* _To do_:
What you return should match every entry, character for character.

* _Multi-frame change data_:
☆ ☆ ☆ ☆ ☆ ☆ ☆

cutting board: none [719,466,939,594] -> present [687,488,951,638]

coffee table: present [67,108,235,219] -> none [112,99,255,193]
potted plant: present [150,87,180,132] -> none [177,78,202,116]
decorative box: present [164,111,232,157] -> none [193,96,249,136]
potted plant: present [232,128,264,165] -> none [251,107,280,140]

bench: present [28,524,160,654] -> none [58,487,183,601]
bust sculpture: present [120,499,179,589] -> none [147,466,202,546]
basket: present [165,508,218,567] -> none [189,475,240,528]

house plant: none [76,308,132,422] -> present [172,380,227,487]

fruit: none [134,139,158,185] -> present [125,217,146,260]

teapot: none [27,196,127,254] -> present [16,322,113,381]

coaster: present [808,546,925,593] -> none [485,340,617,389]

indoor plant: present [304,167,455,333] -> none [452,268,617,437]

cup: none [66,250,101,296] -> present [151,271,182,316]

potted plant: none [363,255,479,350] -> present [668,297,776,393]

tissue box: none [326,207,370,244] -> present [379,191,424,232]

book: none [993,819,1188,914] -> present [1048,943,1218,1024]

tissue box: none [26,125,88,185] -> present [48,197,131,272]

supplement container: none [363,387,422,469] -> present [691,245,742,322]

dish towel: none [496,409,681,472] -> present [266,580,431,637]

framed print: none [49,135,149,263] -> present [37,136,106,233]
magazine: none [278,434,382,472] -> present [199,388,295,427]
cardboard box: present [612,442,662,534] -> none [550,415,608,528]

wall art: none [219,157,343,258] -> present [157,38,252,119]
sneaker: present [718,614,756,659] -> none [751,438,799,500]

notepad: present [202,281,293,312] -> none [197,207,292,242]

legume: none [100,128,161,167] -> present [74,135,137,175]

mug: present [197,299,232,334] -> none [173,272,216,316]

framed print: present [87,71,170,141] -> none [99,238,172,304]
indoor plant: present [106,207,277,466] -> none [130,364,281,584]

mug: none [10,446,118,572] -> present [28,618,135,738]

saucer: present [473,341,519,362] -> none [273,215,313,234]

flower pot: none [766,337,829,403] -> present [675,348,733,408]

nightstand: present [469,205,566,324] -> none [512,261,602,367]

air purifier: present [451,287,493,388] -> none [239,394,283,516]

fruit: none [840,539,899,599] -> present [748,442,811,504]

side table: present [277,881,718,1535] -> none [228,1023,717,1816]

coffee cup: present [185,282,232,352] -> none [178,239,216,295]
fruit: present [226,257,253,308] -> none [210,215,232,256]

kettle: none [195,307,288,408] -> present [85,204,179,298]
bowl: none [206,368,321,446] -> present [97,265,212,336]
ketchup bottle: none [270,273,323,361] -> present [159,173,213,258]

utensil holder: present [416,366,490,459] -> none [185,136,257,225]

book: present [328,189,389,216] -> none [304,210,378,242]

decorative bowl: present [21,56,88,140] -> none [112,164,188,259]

☆ ☆ ☆ ☆ ☆ ☆ ☆

* _Result of this task_:
cutting board: none [719,466,939,594] -> present [687,488,951,638]

coffee table: present [67,108,235,219] -> none [112,99,255,193]
potted plant: present [150,87,180,132] -> none [177,78,202,116]
decorative box: present [164,111,232,157] -> none [193,96,249,136]
potted plant: present [232,128,264,165] -> none [251,107,280,140]

bench: present [28,524,160,654] -> none [58,487,183,601]
bust sculpture: present [120,499,179,589] -> none [147,466,202,546]
basket: present [165,508,218,567] -> none [189,475,240,528]

house plant: none [76,308,132,422] -> present [172,380,227,487]

fruit: none [134,139,158,185] -> present [125,217,146,260]

teapot: none [27,196,127,254] -> present [16,322,113,381]

coaster: present [808,546,925,593] -> none [485,340,617,389]

indoor plant: present [304,167,455,333] -> none [452,268,617,437]

cup: none [66,250,101,296] -> present [151,271,182,316]

potted plant: none [363,255,479,350] -> present [668,297,776,393]

tissue box: none [326,207,370,244] -> present [379,191,424,232]

book: none [993,819,1188,914] -> present [1048,943,1218,1024]

tissue box: none [26,125,88,185] -> present [48,197,131,272]

supplement container: none [363,387,422,469] -> present [691,245,742,322]

dish towel: none [496,409,681,472] -> present [266,580,431,637]

framed print: none [49,135,149,263] -> present [37,136,106,233]
magazine: none [278,434,382,472] -> present [199,388,295,427]
cardboard box: present [612,442,662,534] -> none [550,415,608,528]

wall art: none [219,157,343,258] -> present [157,38,252,119]
sneaker: present [718,614,756,659] -> none [751,438,799,500]

notepad: present [202,281,293,312] -> none [197,207,292,242]

legume: none [100,128,161,167] -> present [74,135,137,175]

mug: present [197,299,232,334] -> none [173,272,216,316]

framed print: present [87,71,170,141] -> none [99,238,172,304]
indoor plant: present [106,207,277,466] -> none [130,364,281,584]

mug: none [10,446,118,572] -> present [28,618,135,738]

saucer: present [473,341,519,362] -> none [273,215,313,234]

flower pot: none [766,337,829,403] -> present [675,348,733,408]

nightstand: present [469,205,566,324] -> none [512,261,602,367]

air purifier: present [451,287,493,388] -> none [239,394,283,516]

fruit: none [840,539,899,599] -> present [748,442,811,504]

side table: present [277,881,718,1535] -> none [228,1023,717,1816]

coffee cup: present [185,282,232,352] -> none [178,239,216,295]
fruit: present [226,257,253,308] -> none [210,215,232,256]

kettle: none [195,307,288,408] -> present [85,204,179,298]
bowl: none [206,368,321,446] -> present [97,265,212,336]
ketchup bottle: none [270,273,323,361] -> present [159,173,213,258]

utensil holder: present [416,366,490,459] -> none [185,136,257,225]

book: present [328,189,389,216] -> none [304,210,378,242]

decorative bowl: present [21,56,88,140] -> none [112,164,188,259]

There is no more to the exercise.